When I was somewhere between 10 and, let's say, 12 (definitely the late '70s), my mother approached a woman with a handmade crafts store to see if she would be interested in carrying her sock monkeys, a sample of which she had brought along with her. Now, my mother made very fine sock monkeys, and the woman was interested, and she put in an order for so many. Ma made up the order, they sold very quickly, and the woman ordered a whack more. My mother was urged to make ever greater quantities as Christmas approached, the woman asked if Ma could make anything else, and as the weeks went by, she started making dusters out of Phentex yarn (I can't find an image, but she'd make something like a giant pompom snowman out of this special kind of white yarn, bind it to make a head, body, and skirt, and then cut just the loops of skirt part to make a duster out of the doll-like thing, embroider on a face, tie an apron around the waist, stick a dowel through the whole thing and it looked pretty cute), and then she started making these marionette ostriches with crazy-coloured fun fur heads and bodies, heavy plywood circles for clomping feet, and braided yard to hold it all together. We'd come home from school and Ma would have all her materials in assembly-line piles on the rec room floor, and we'd know she would have spent her entire day cutting and sewing and creating, and aside from a brief break she'd take to feed us and our dad our dinner, we knew she'd be at it long after we went to bed. I may be remembering this wrong, but I think my mother got a dollar per unit she made, and when she wasn't actually making anything, she'd be at the flea market or the discount stores trying to get the cheapest materials. Before Etsy and the internet, I think she was happy to have found any way to sell what she was making -- as if this woman with the store was doing her a huge favour by stocking her wares -- and although I might regret the demise of the small town craft stores, I can look at Lolo today and appreciate that selling direct is a much better deal for those who are still creating handmade objects.
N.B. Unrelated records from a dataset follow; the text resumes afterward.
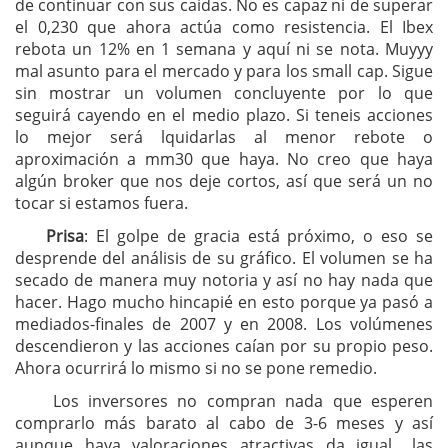
de continuar con sus caídas. No es capaz ni de superar
el 0,230 que ahora actúa como resistencia. El Ibex
rebota un 12% en 1 semana y aquí ni se nota. Muyyy
mal asunto para el mercado y para los small cap. Sigue
sin mostrar un volumen concluyente por lo que
seguirá cayendo en el medio plazo. Si teneis acciones
lo mejor será lquidarlas al menor rebote o
aproximación a mm30 que haya. No creo que haya
algún broker que nos deje cortos, así que será un no
tocar si estamos fuera.
Prisa
: El golpe de gracia está próximo, o eso se
desprende del análisis de su gráfico. El volumen se ha
secado de manera muy notoria y así no hay nada que
hacer. Hago mucho hincapié en esto porque ya pasó a
mediados-finales de 2007 y en 2008. Los volúmenes
descendieron y las acciones caían por su propio peso.
Ahora ocurrirá lo mismo si no se pone remedio.
Los inversores no compran nada que esperen
comprarlo más barato al cabo de 3-6 meses y así
aunque haya valoraciones atractivas da igual.. las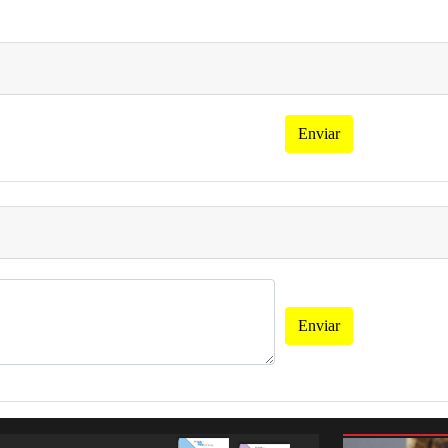
Enviar
Enviar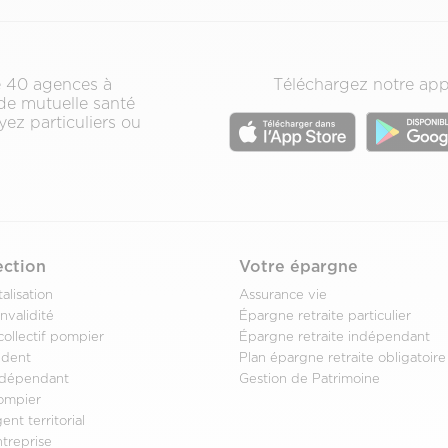
de 40 agences à
Téléchargez notre app
 de mutuelle santé
ez particuliers ou
ection
Votre épargne
alisation
Assurance vie
nvalidité
Épargne retraite particulier
collectif pompier
Épargne retraite indépendant
ident
Plan épargne retraite obligatoire
ndépendant
Gestion de Patrimoine
ompier
nt territorial
treprise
That Christmas, Ma was able to buy Dad a welding kit that he still uses today, and I know that she had a huge sense of accomplishment from earning the money for it all by herself (for all I know she may have bought all the Christmas presents that year; that sounds like something my father would have done to her; teach her a lesson about the price of independence). I do remember Ma keeping at the crafts after Christmas for a while, but not for too long: maybe Dad forced her to get back to her real life, maybe Ma finally had it with the bad deal she got from the craft store owner, or maybe the market simply collapsed. No matter how it ended, I'll never forget the image of my mother, surrounded by the piles of her near-finished pieces -- monkey tails and ostrich heads side-by-side the grandmotherly duster bodies -- and beneath her stress and panic, there was always a grin; she was doing it for Christmas; for all of us.